See Load data using COPY INTO with temporary credentials.

  • SELECT expression_list

    Selects the specified columns or expressions from the source data before copying into the Delta table. The expressions can be anything you use with SELECT statements, including window operations. You can use aggregation expressions only for global aggregates–you cannot GROUP BY on columns with this syntax.

  • FILEFORMAT = data_source

    The format of the source files to load. One of CSV, JSON, AVRO, ORC, PARQUET, TEXT, BINARYFILE.

  • VALIDATE

    Applies to: check marked yes Databricks SQL check marked yes Databricks Runtime 10.4 LTS and above

    The data that is to be loaded into a table is validated but not written to the table. These validations include:

    • Whether the data can be parsed.
    • Whether the schema matches that of the table or if the schema needs to be evolved.
    • Whether all nullability and check constraints are met.

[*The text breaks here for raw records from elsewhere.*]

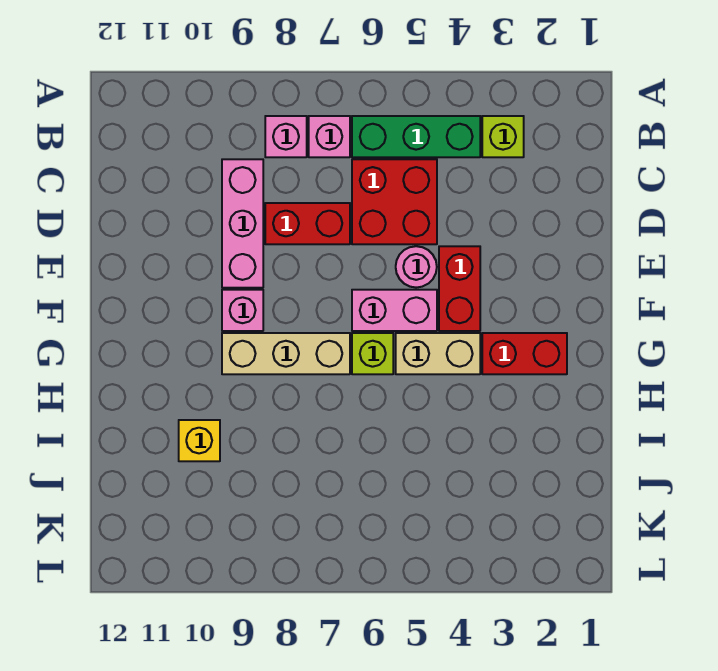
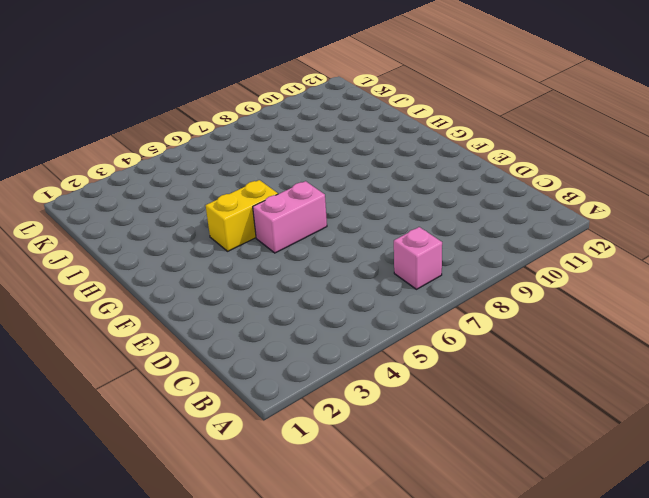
yellow 1x2 brick [206,180,278,251] -> tan 1x2 brick [396,333,480,374]
none -> lime 1x1 brick [482,116,524,157]
none -> green 1x3 brick [352,116,480,157]
none -> pink 1x1 brick [265,116,307,157]

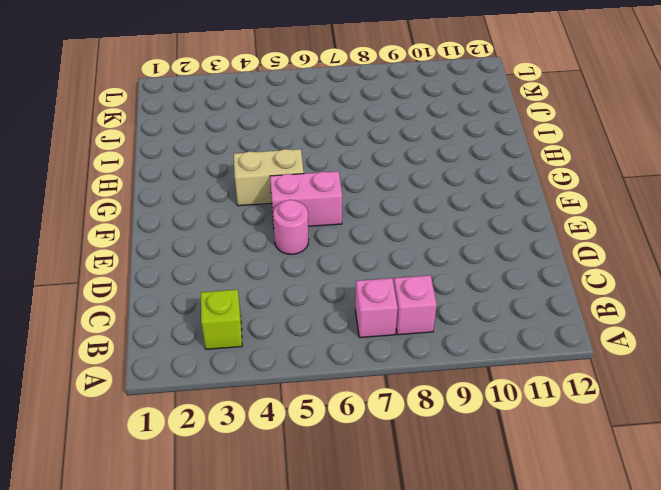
none -> green 1x3 brick [352,116,480,157]
none -> red 2x2 brick [352,159,437,244]
none -> pink 1x3 brick [222,159,263,288]

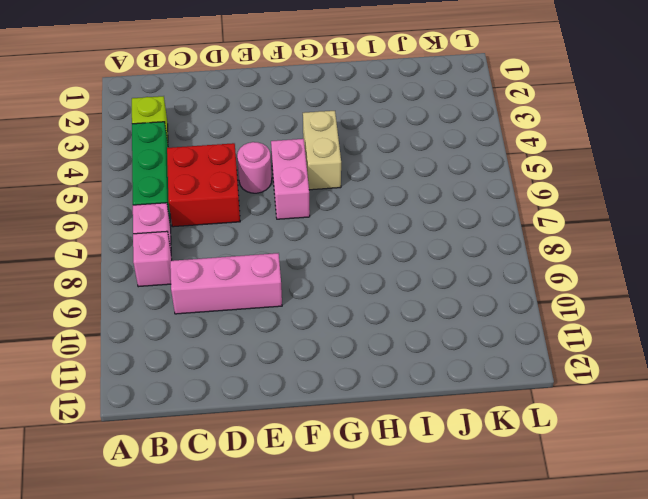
none -> red 1x2 brick [265,203,350,244]
none -> red 1x2 brick [439,246,480,331]
none -> pink 1x1 brick [222,290,263,331]

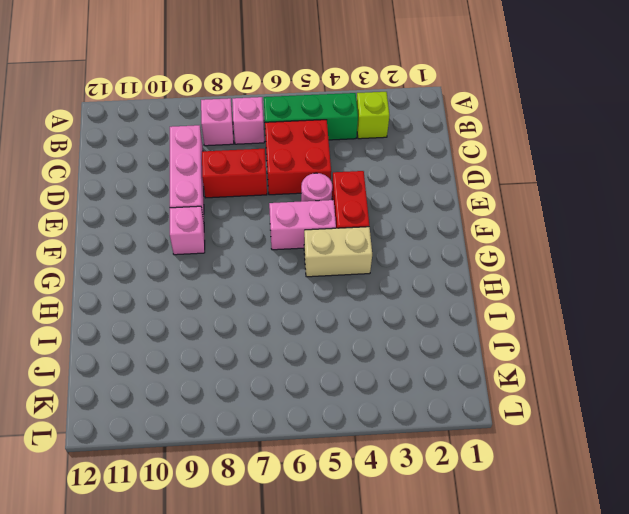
none -> red 1x2 brick [482,333,567,374]
none -> lime 1x1 brick [352,333,393,374]
none -> tan 1x3 brick [222,333,350,374]

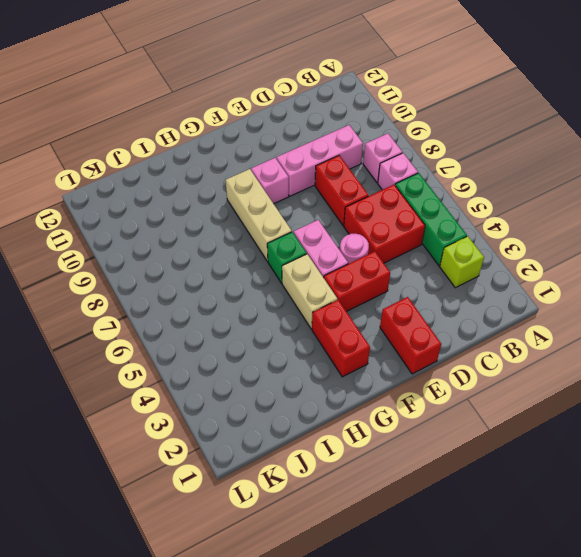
red 1x2 brick [380,297,441,374] -> none
green 1x1 brick [267,232,307,283] -> lime 1x1 brick [352,333,393,374]
none -> yellow 1x1 brick [179,420,220,461]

    The default is to validate all of the data that is to be loaded. You can provide a number of rows to be validated with the ROWS keyword, such as VALIDATE 15 ROWS. The COPY INTO statement returns a preview of the data of 50 rows or less when a number of less than 50 is used with the ROWS keyword).

  • FILES

    A list of file names to load, with a limit of 1000 files. Cannot be specified with PATTERN.

  • PATTERN

    A glob pattern that identifies the files to load from the source directory. Cannot be specified with FILES.

    Pattern Description
    ? Matches any single character
    * Matches zero or more characters
    [abc] Matches a single character from character set {a,b,c}.
    [a-z] Matches a single character from the character range {a…z}.
    [^a] Matches a single character that is not from character set or range {a}. Note that the ^ character must occur immediately to the right of the opening bracket.
    {ab,cd} Matches a string from the string set {ab, cd}.
    {ab,c{de, fh}} Matches a string from the string set {ab, cde, cfh}.
  • FORMAT_OPTIONS

    Options to be passed to the Apache Spark data source reader for the specified format. See Format options for each file format.

  • COPY_OPTIONS

    Options to control the operation of the COPY INTO command.

    • force: boolean, default false. If set to true, idempotency is disabled and files are loaded regardless of whether they've been loaded before.
    • mergeSchema: boolean, default false. If set to true, the schema can be evolved according to the incoming data.

Invoke COPY INTO concurrently

COPY INTO supports concurrent invocations against the same table. As long as COPY INTO is invoked concurrently on distinct sets of input files, each invocation should eventually succeed, otherwise you get a transaction conflict. COPY INTO should not be invoked concurrently to improve performance; a single COPY INTO command with multiple files typically performs better than running concurrent COPY INTO commands with a single file each. COPY INTO can be called concurrently when:

  • Multiple data producers don't have an easy way to coordinate and cannot make a single invocation.
  • When a very large directory can be ingested sub-directory by sub-directory. When ingesting directories with a very large number of files, Databricks recommends using Auto Loader when possible.

Access file metadata

To learn how to access metadata for file-based data sources, see File metadata column.

Format options

For options specific to each file format (JSON, CSV, XML, Parquet, Avro, text, ORC, and binary), see DataFrameReader options.